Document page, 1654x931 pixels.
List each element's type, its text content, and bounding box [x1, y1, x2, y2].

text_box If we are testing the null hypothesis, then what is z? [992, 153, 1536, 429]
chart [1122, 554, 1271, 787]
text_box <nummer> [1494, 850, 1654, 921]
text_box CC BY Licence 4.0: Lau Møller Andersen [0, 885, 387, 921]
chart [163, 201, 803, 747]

◆ ◆ ◆ ◆ ◆ ◆ ◆

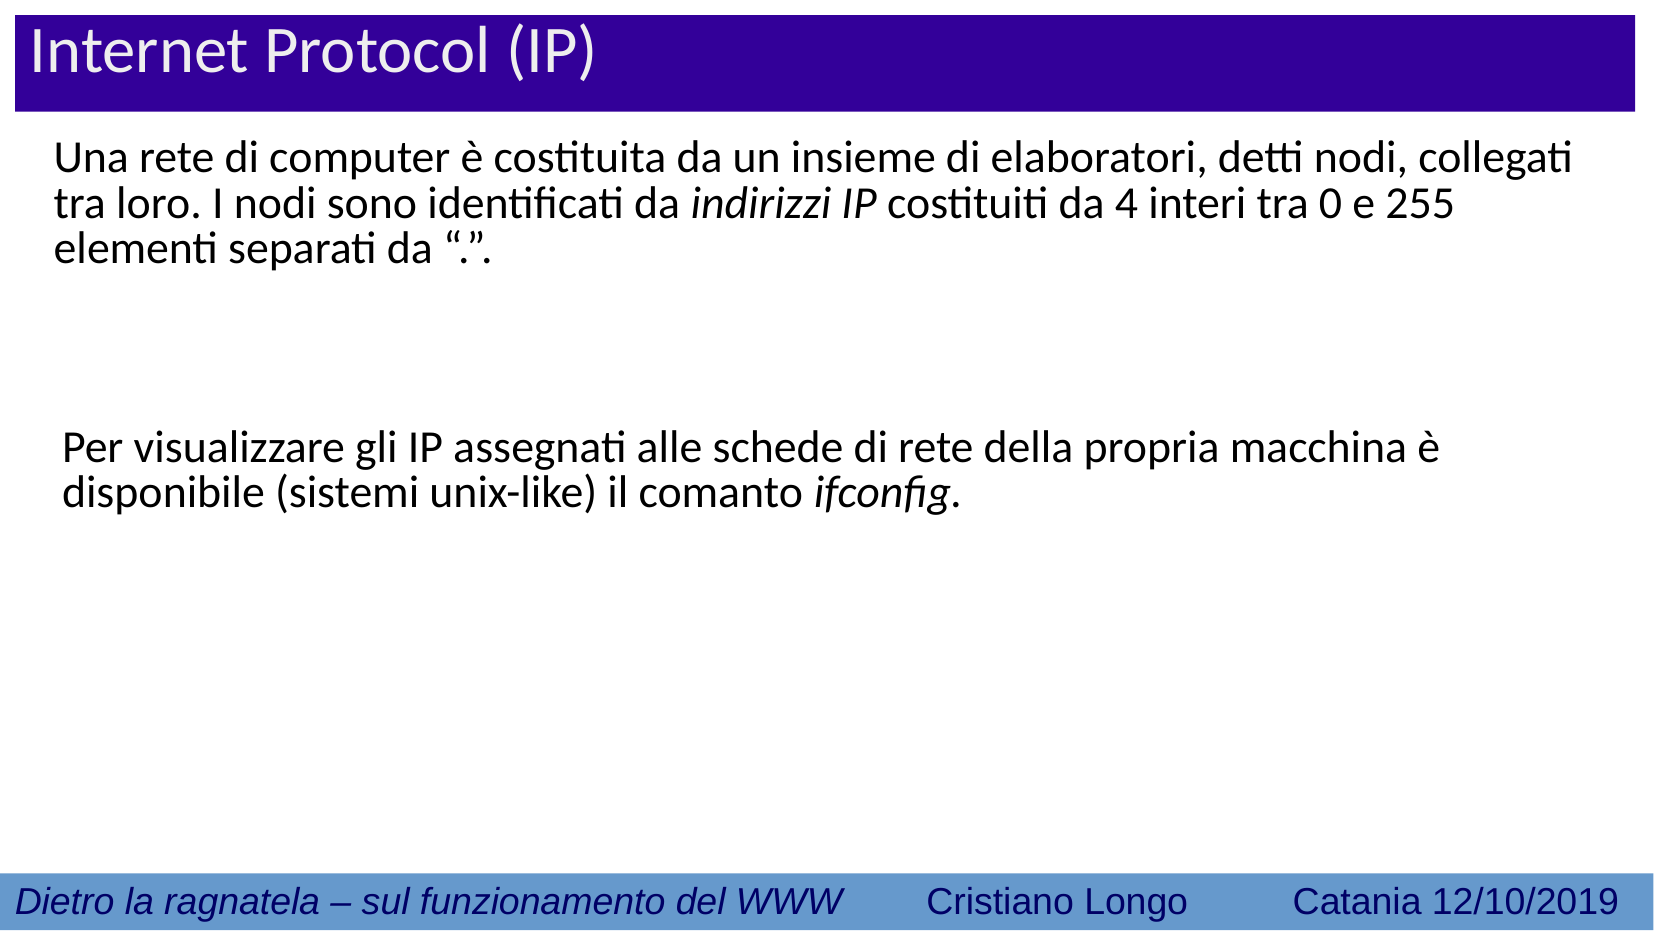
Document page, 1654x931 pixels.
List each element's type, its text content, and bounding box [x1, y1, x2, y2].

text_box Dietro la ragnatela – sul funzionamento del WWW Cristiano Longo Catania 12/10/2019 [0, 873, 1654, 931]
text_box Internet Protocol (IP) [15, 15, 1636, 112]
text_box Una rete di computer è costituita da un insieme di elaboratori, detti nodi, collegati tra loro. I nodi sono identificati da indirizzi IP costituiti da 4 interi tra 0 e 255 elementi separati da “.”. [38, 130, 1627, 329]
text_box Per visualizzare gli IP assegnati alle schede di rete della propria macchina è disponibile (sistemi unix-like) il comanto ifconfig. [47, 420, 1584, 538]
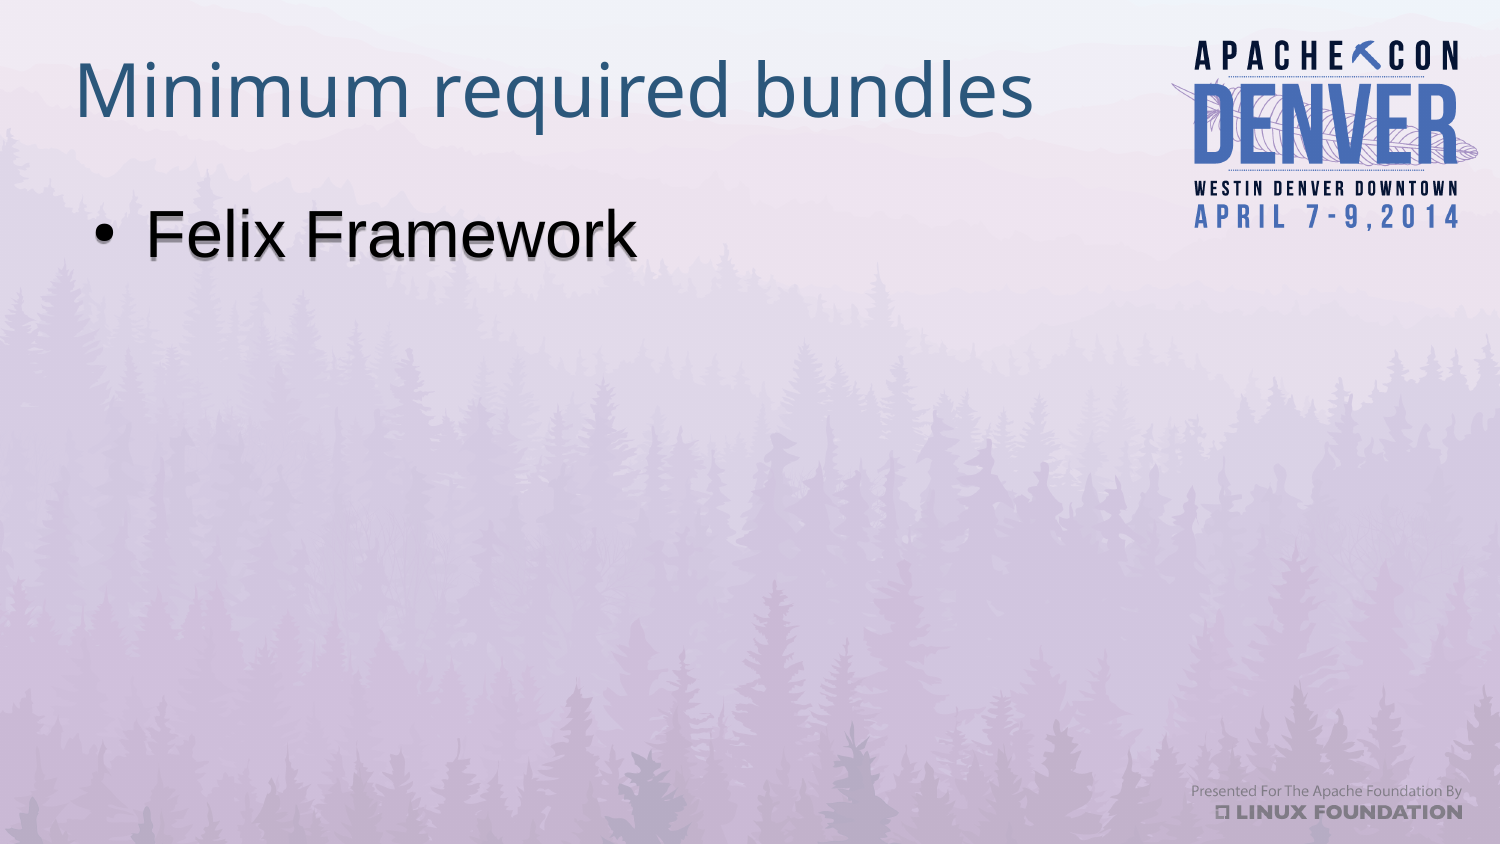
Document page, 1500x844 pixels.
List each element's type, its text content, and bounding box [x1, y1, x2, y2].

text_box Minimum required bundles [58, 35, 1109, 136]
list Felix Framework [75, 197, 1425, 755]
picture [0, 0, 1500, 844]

◆ ◆ ◆ ◆ ◆ ◆ ◆

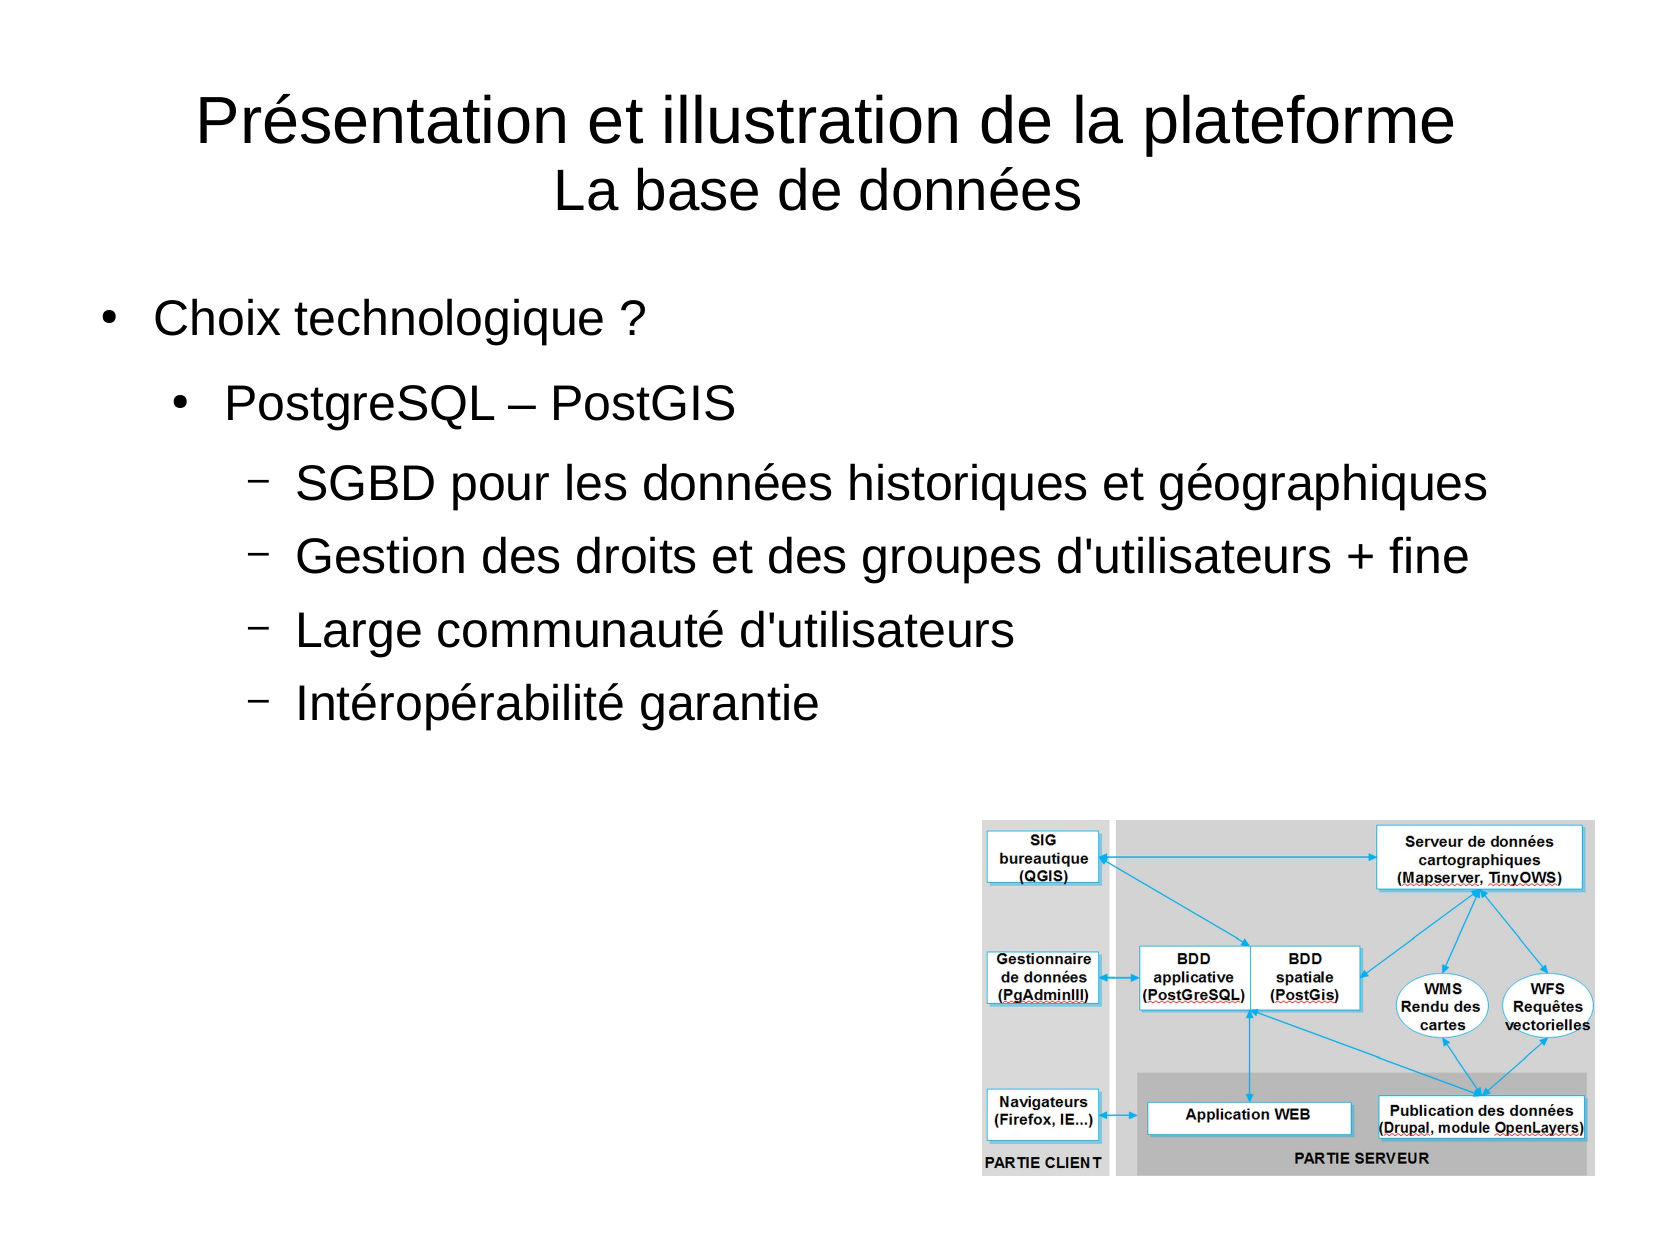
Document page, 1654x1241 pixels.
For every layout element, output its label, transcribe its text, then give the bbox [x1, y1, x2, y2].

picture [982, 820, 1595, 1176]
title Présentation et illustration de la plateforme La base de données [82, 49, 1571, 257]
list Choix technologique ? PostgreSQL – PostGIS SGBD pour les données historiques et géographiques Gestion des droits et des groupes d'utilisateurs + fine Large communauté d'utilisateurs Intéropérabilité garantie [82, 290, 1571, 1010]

◆ ◆ ◆ ◆ ◆ ◆ ◆

> **Problem to solve**
Put the listing between the lines holding "Document page, 1500x844 pixels." and "picture [0, 0, 1500, 844]", inclusive, into a two-column CSV with the headers "prompt" and "answer". Each row pairs a text with the answer that follows it, and each field is enclosed in quotes with its line breaks replaced by spaces.

> **Solution to this task**
prompt,answer
"Document page, 1500x844 pixels. List each element's type, its text content, and bounding box [x1, y1, x2, y2].","text_box Minimum required bundles [58, 35, 1109, 136] list Felix Framework [75, 197, 1425, 755] picture [0, 0, 1500, 844]"